Die Emanzipation der Zeitung vom Druck muss gelingen, damit die Transformation gelingt. Die beste Technologie funktioniere nicht, wenn die Inhalte, die Angebote für die Kunden nicht überzeugen. Daher sein Appell, die Transformation nicht nur technisch, sondern auch inhaltlich zu denken, vom Content her.
Die Social Media Kanäle sind ein wichtiger Bestandteil der Digitalstrategie in Pforzheim
Die „Pforzheimer Zeitung“ ist ein typisch mittelständischer Betrieb, mit 140 Beschäftigten, darunter 45 Redakteure, rund 25 Millionen Umsatz, einer verkauften Auflage um die 29.000 Exemplare und 2,5 Millionen Visits pro Monat auf der digitalen Zeitung PZ-news. 15 bis 20 Prozent kommen bereits aus dem Digitalgeschäft. 2030, so die Prognose, werden die Digitalerlöse so hoch sein wie die Printerlöse.

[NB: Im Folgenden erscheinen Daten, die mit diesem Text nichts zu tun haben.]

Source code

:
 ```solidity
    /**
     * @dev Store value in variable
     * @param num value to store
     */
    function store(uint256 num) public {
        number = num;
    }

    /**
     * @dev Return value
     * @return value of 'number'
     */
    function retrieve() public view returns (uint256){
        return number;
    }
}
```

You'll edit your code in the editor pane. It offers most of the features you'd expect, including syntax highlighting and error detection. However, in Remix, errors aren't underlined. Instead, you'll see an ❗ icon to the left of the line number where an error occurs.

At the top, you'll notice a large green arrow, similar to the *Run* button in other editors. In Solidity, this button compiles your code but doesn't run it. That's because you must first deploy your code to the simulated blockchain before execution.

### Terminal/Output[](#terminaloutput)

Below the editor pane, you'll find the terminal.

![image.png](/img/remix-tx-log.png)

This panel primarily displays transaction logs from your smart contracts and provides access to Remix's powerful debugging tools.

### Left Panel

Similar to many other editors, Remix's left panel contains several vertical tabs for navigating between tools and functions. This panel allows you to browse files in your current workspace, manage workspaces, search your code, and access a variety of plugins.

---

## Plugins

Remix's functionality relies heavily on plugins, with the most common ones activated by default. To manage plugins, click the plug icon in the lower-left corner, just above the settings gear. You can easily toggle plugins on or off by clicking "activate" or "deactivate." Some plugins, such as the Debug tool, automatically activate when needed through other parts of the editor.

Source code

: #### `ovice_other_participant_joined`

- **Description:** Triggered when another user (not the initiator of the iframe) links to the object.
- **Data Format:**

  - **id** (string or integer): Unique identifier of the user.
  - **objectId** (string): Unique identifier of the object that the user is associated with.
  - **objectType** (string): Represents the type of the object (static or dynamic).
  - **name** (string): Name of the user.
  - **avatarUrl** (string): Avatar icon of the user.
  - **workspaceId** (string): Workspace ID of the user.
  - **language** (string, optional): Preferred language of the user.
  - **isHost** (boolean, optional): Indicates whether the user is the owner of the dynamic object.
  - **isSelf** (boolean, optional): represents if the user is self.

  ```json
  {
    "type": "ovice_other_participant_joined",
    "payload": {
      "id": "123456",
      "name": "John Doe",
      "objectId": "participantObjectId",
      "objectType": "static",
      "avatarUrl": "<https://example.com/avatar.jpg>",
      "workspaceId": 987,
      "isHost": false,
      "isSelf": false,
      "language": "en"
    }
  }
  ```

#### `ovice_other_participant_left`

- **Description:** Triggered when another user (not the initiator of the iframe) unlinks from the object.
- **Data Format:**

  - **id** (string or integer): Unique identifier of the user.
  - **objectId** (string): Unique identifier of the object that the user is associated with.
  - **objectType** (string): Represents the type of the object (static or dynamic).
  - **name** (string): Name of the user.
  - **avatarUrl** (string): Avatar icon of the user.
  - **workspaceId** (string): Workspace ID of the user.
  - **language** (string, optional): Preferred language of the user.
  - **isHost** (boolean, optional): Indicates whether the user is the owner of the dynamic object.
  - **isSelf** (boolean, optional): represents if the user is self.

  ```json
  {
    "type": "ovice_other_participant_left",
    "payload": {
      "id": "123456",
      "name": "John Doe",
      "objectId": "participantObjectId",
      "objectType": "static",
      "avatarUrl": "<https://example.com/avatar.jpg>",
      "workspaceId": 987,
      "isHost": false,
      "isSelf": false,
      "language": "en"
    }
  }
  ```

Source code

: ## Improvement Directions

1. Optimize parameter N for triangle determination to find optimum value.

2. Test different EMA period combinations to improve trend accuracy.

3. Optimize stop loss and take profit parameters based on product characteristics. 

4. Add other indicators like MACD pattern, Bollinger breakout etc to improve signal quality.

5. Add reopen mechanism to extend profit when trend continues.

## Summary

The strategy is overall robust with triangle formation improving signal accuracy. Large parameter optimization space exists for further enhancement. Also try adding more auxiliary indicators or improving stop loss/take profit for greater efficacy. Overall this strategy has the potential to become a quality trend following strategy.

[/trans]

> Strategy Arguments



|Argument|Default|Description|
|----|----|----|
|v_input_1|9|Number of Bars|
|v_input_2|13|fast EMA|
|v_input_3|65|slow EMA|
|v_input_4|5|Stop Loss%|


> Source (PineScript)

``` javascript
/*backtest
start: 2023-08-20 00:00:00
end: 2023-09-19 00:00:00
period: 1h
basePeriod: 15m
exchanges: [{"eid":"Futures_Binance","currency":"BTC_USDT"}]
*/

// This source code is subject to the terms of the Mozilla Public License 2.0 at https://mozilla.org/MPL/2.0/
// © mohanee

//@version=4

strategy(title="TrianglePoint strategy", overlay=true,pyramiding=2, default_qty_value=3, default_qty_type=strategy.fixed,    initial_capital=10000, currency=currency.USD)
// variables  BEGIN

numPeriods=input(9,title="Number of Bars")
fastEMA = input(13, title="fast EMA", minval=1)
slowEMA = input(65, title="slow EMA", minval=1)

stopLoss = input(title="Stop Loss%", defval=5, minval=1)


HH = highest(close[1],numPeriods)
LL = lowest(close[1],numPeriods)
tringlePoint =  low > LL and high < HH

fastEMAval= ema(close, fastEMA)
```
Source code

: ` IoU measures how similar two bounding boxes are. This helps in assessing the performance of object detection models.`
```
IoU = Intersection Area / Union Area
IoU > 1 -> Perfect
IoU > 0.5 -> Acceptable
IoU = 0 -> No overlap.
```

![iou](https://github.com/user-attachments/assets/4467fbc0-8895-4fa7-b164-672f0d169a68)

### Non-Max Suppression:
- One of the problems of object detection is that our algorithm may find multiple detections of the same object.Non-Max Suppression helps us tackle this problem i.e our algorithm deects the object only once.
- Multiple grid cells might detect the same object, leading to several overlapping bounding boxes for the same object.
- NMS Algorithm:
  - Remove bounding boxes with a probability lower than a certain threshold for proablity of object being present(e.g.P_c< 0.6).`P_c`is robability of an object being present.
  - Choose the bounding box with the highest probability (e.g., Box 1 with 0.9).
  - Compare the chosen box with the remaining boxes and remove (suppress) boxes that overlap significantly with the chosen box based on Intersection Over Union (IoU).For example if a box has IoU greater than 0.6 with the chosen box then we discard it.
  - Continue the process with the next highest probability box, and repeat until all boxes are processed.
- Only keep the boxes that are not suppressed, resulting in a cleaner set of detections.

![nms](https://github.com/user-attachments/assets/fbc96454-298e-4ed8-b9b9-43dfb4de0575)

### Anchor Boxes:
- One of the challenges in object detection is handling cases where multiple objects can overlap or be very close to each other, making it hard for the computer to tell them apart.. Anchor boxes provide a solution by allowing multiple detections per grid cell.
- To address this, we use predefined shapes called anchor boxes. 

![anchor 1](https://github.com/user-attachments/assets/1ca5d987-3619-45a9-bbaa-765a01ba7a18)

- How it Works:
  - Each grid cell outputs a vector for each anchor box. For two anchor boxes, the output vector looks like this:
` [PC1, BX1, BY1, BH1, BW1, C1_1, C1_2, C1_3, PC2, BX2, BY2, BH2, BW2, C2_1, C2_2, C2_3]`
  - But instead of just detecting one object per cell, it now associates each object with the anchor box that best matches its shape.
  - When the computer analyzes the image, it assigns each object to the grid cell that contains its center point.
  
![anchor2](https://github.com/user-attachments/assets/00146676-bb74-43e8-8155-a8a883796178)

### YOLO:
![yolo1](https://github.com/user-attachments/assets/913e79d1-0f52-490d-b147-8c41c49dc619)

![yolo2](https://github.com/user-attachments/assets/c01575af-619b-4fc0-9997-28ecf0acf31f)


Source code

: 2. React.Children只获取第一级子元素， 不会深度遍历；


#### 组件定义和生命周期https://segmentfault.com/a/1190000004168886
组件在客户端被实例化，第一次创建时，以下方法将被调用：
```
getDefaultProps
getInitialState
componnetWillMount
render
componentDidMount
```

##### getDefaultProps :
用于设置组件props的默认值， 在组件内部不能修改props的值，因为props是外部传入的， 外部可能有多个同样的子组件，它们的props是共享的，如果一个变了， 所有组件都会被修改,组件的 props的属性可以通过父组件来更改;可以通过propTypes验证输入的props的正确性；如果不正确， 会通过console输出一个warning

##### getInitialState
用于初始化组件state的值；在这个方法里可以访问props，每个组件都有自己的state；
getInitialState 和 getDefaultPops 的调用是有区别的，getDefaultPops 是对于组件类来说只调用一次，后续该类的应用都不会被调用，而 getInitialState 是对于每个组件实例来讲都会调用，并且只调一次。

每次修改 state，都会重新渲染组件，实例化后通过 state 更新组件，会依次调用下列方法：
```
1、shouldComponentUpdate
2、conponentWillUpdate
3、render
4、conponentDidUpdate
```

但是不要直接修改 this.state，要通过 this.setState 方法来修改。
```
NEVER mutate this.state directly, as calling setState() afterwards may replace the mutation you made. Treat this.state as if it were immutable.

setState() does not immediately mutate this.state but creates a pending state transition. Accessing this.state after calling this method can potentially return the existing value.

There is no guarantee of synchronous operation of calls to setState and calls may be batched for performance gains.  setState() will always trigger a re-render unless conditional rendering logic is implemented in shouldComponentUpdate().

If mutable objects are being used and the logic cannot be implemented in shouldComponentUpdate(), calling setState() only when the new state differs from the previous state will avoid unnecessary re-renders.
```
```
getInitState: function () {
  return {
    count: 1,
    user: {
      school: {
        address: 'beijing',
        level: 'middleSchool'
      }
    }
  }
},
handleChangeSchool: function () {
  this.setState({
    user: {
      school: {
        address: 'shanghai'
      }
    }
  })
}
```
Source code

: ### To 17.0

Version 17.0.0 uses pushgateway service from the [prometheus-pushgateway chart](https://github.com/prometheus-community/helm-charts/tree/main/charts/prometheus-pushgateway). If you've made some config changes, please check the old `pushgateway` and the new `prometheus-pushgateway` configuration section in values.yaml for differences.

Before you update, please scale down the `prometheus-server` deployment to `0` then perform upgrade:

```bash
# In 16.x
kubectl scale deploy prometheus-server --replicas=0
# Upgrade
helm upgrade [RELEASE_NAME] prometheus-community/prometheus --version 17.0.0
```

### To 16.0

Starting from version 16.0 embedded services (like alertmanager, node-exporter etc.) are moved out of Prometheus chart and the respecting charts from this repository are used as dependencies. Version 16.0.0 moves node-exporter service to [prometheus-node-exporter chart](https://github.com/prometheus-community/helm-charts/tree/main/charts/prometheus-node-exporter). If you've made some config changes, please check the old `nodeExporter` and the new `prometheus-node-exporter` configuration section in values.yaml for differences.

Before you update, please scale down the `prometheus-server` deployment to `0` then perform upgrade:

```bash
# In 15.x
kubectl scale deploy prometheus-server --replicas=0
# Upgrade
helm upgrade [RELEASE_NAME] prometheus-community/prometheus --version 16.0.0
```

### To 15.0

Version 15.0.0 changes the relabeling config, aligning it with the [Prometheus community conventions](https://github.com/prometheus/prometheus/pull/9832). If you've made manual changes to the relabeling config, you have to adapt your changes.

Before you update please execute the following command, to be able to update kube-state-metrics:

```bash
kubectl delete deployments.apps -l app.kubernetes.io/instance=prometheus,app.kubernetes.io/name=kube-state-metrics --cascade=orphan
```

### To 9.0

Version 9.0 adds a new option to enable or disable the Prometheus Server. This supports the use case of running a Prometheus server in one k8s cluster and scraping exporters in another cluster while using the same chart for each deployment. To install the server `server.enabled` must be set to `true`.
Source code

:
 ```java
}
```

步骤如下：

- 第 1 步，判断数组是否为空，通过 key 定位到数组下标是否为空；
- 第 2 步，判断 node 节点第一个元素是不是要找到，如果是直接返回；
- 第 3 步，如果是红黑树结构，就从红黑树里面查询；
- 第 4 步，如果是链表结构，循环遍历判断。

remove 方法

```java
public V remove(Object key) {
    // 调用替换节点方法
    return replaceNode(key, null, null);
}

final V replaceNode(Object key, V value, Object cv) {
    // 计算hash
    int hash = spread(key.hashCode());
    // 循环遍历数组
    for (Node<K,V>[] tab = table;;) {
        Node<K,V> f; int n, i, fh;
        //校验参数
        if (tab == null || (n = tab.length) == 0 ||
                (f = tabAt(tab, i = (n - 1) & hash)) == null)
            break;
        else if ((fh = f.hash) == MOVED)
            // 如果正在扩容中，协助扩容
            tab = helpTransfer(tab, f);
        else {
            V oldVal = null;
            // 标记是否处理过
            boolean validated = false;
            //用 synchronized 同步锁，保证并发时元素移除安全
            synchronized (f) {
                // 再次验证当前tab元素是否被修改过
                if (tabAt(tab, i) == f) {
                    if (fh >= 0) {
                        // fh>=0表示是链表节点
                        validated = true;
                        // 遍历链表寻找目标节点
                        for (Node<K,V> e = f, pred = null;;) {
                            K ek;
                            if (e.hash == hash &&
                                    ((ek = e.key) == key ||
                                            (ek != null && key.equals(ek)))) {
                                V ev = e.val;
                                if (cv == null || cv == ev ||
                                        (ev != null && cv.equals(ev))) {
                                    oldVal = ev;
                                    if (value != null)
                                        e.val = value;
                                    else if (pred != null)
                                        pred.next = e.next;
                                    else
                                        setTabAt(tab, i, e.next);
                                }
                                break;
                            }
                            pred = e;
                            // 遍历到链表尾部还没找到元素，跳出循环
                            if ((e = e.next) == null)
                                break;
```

Social Media Kanäle sind ein wichtiger Bestandteil der Digitalstrategie mit guten Nutzerzahlen: 32.000 bei Instagram, 55.000 bei Facebook, 4.000 bei Snapchat und 7.000 bei Tik-Tok.
„Ein historischer Tag“ war der 9. Juni 2023, das war nämlich der Tag, an dem die „Pforzheimer Zeitung“ gedruckt nicht erscheinen konnte wegen eines Totalausfalls der Druckmaschine. „Über Nacht waren wir plötzlich Online only“, berichtet Magnus Schlecht über diese unerwartete Erfahrung. Seit dem ist den Zeitungsleuten in Pforzheim noch deutlicher geworden, wie wichtig die Umsteuerung ist.
Leitbild der Zeitung: Leistungsfähig, digital, nachhaltig und kundennah sein
Das Leitbild der Zeitung lautet leistungsfähig, digital, nachhaltig und kundennah zu sein. Ein Video, das Magnus Schlecht beim Branchentag vorführte, zeigt, wie sich die journalistische Arbeit verändert. Es gilt, eine Antwort zu finden zu dem sich ändernden Mediennutzungsverhalten der nächsten Generation. Vermarktung dort, wo die Zielgruppen sind, mit Videos und Social Media-Formaten. Dazu eine Verlängerung von Anzeigen in die digitalen Kanäle. Und ein Wirtschaftsportal, ein Gesundheitsportal und ein Genussportal. Die Kunden erzielen mit dieser vielfältigen digitalen Werbung bis zu 60.000 Zugriffe. Eine Erfolgsgeschichte.